D. Instrumentation Circuits. Required instrumentation circuits are
beyond the scope of this associated circuits guidance and must meet the
same requirements as required power and control circuits. There is one
case where an instrument circuit could potentially be considered as an
associated circuit. If a fire-induced failure of an instrument circuit
could interfere with the post-fire safe-shutdown capability, but not
have a direct effect on systems and equipment needed to achieve and
maintain hot shutdown, then the instrument circuit may be treated as an
associated circuit and handled accordingly.

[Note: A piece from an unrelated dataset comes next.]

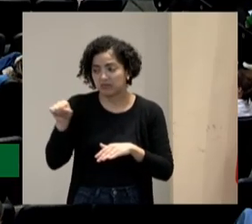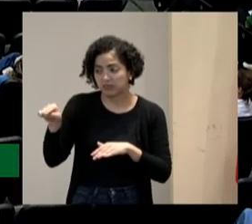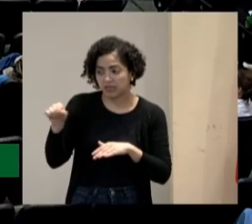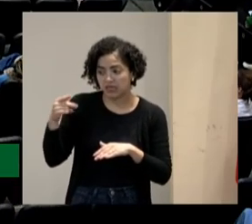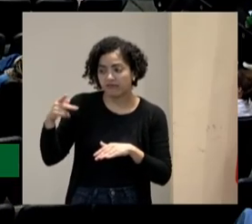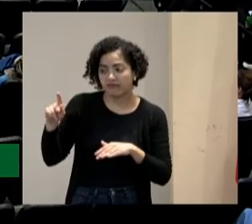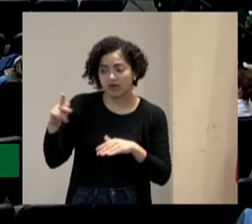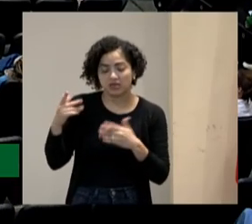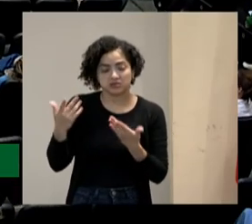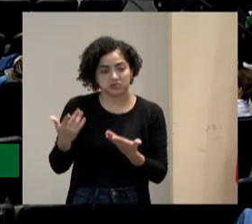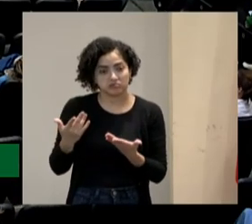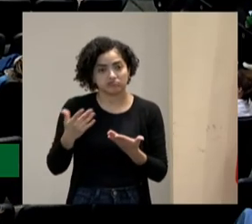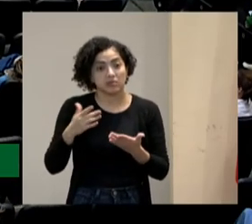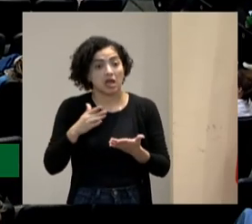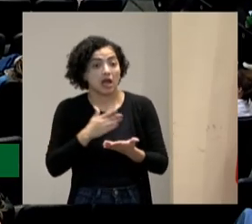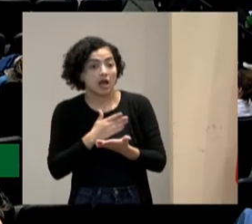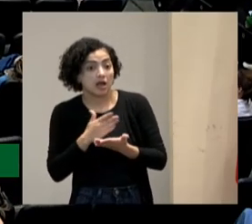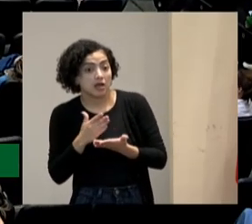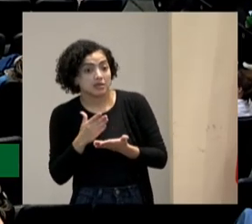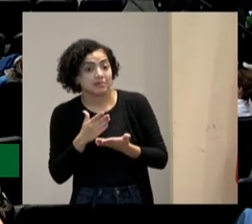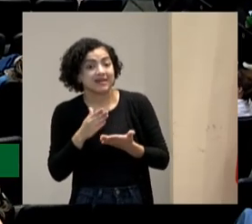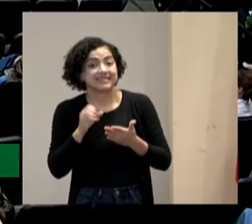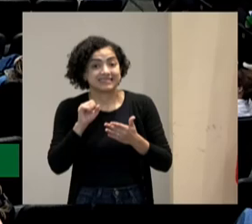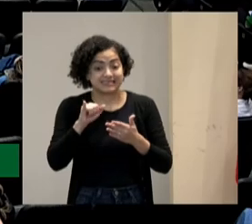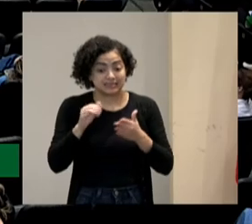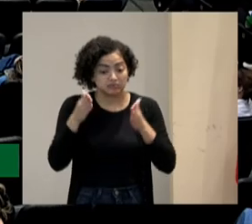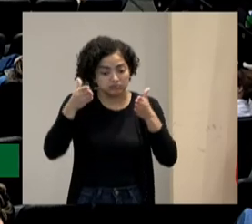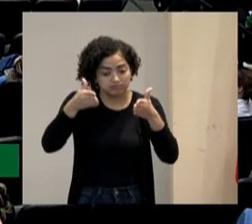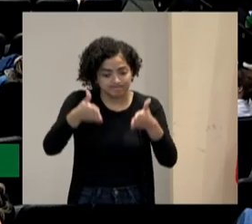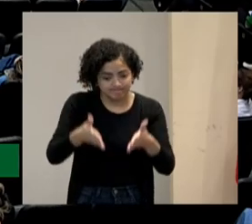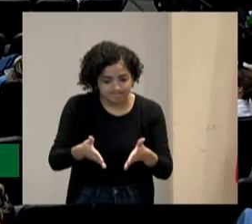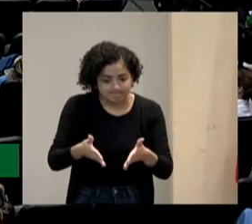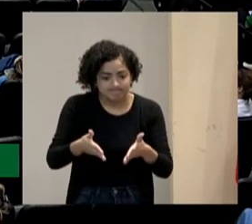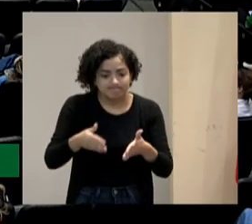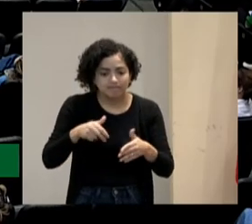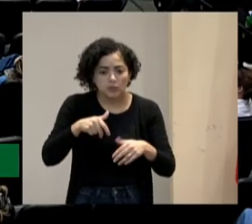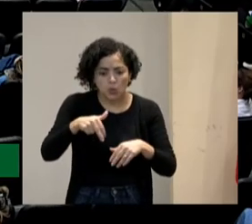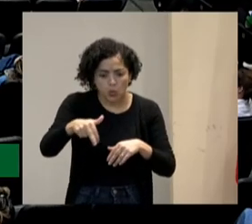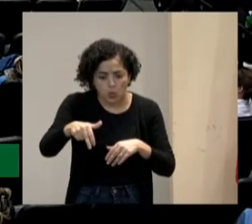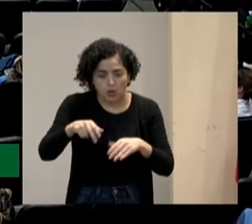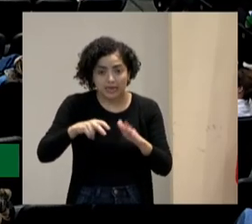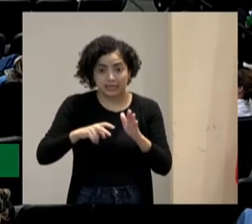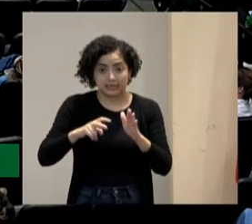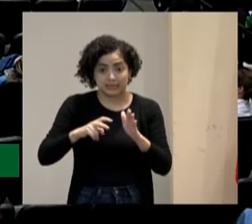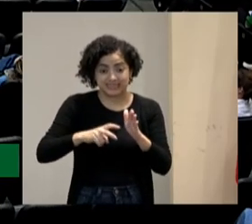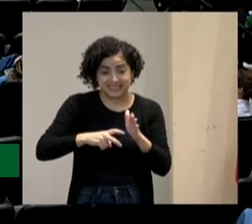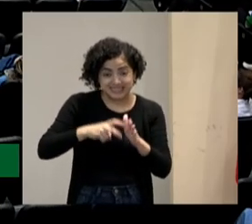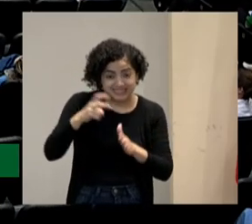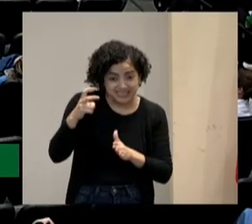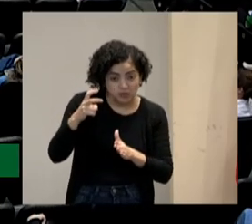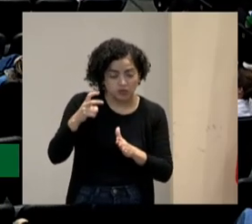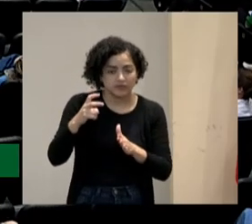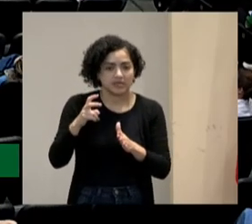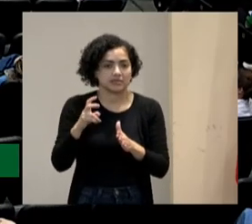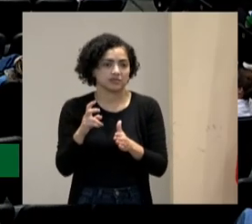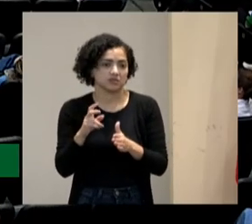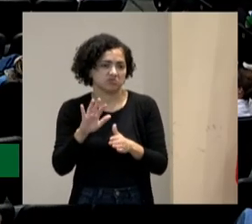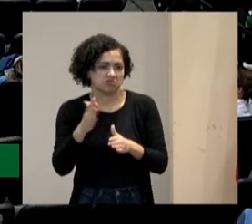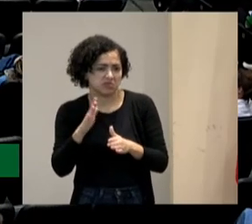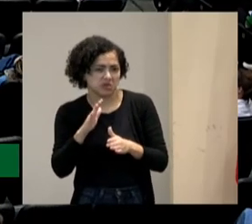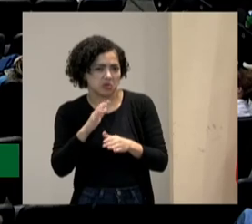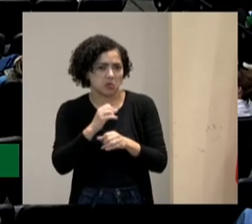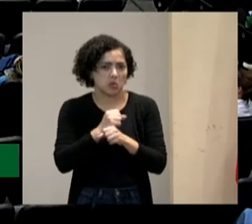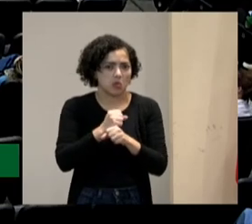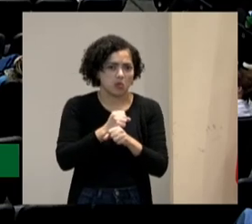talvez tantas coisas mas se ela conseguir chegar e fizer esse caminho cinco vezes que são cinco anos que normalmente uma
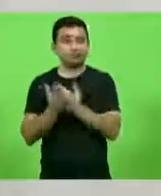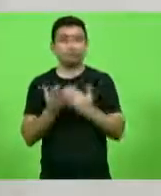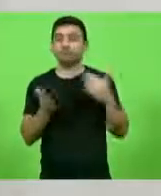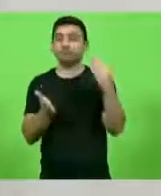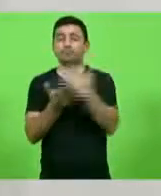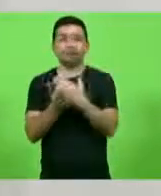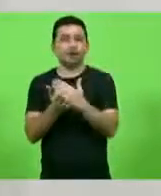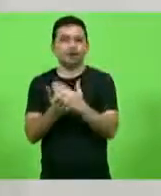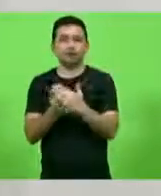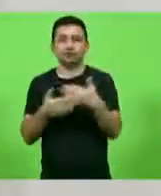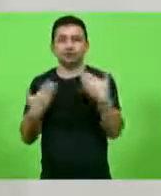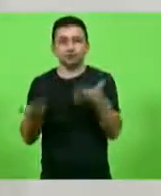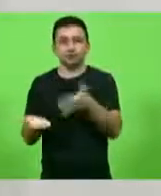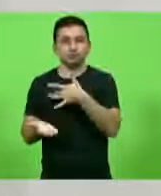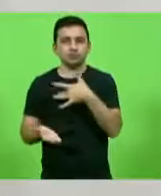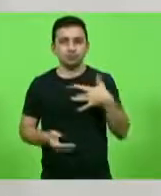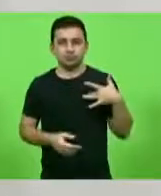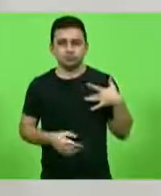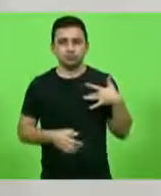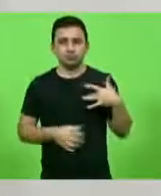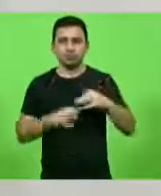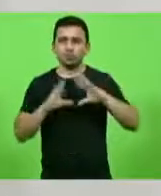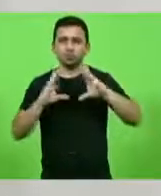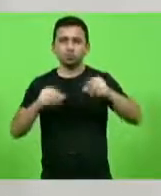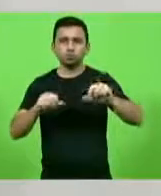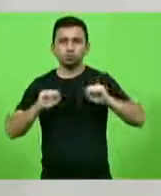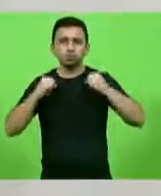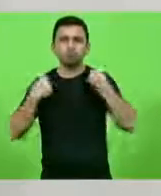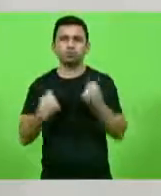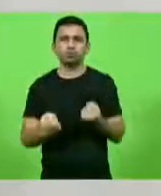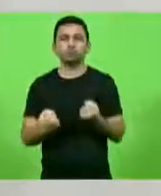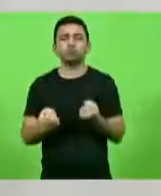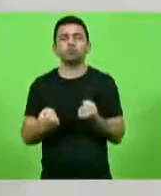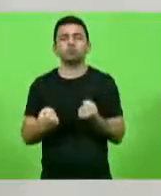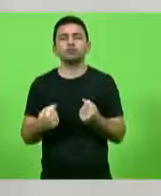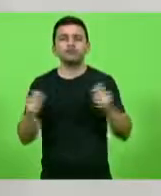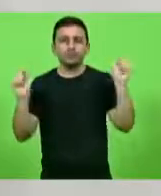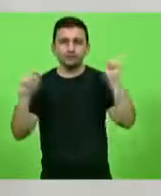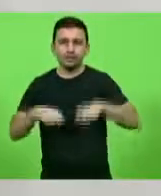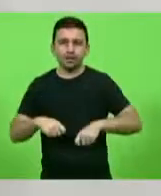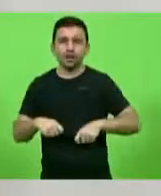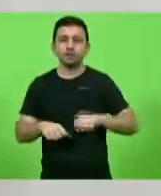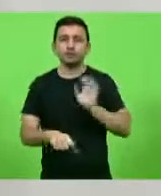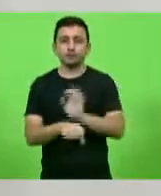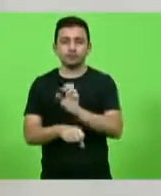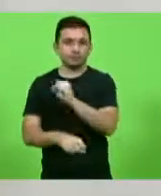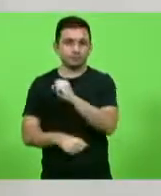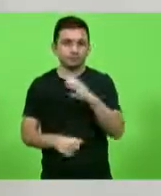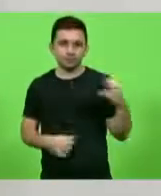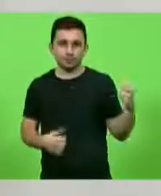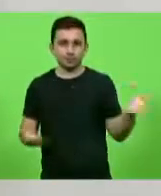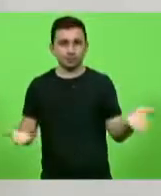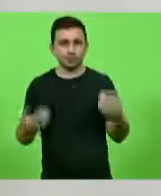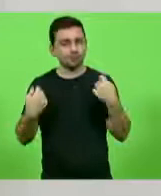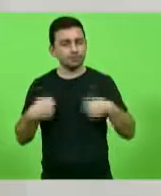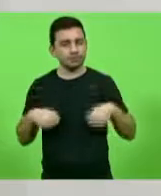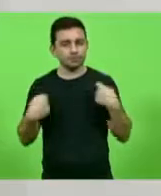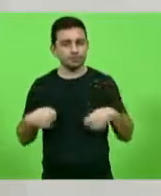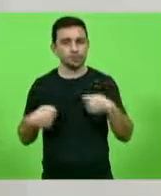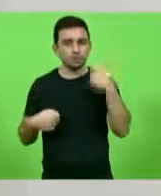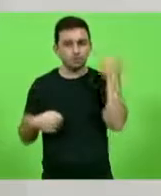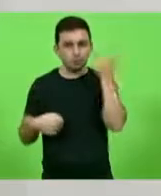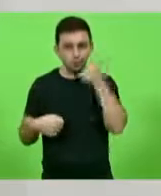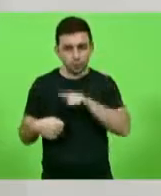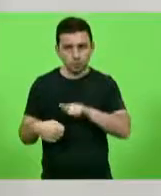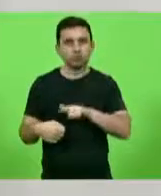se somar agora a todos os esforços possíveis que o Estado de Santa Catarina necessita para superar essa grave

3. Likelihood of Undesired Consequences. The inspectors must assess
the potential consequence of the associated circuit failure. The
inspector should review the specific NPP process and instrumentation
diagrams (P&IDs)\1\ for flow diversions, loss of coolant, or other
scenarios that could significantly impair the NPP's ability to achieve
and maintain hot shutdown.\2\ For the specific area under evaluation,
the inspector may wish to consider components that could prevent
operation or cause maloperation as the components of interest. When
considering the potential consequence of such failures, the inspector
should also consider the time at which the prevented operation or
maloperation occurs. Failures that impede hot shutdown within the first
hour of the fire tend to be most risk-significant in a first-order
evaluation. Consideration of cold shutdown circuits will be deferred
pending additional research.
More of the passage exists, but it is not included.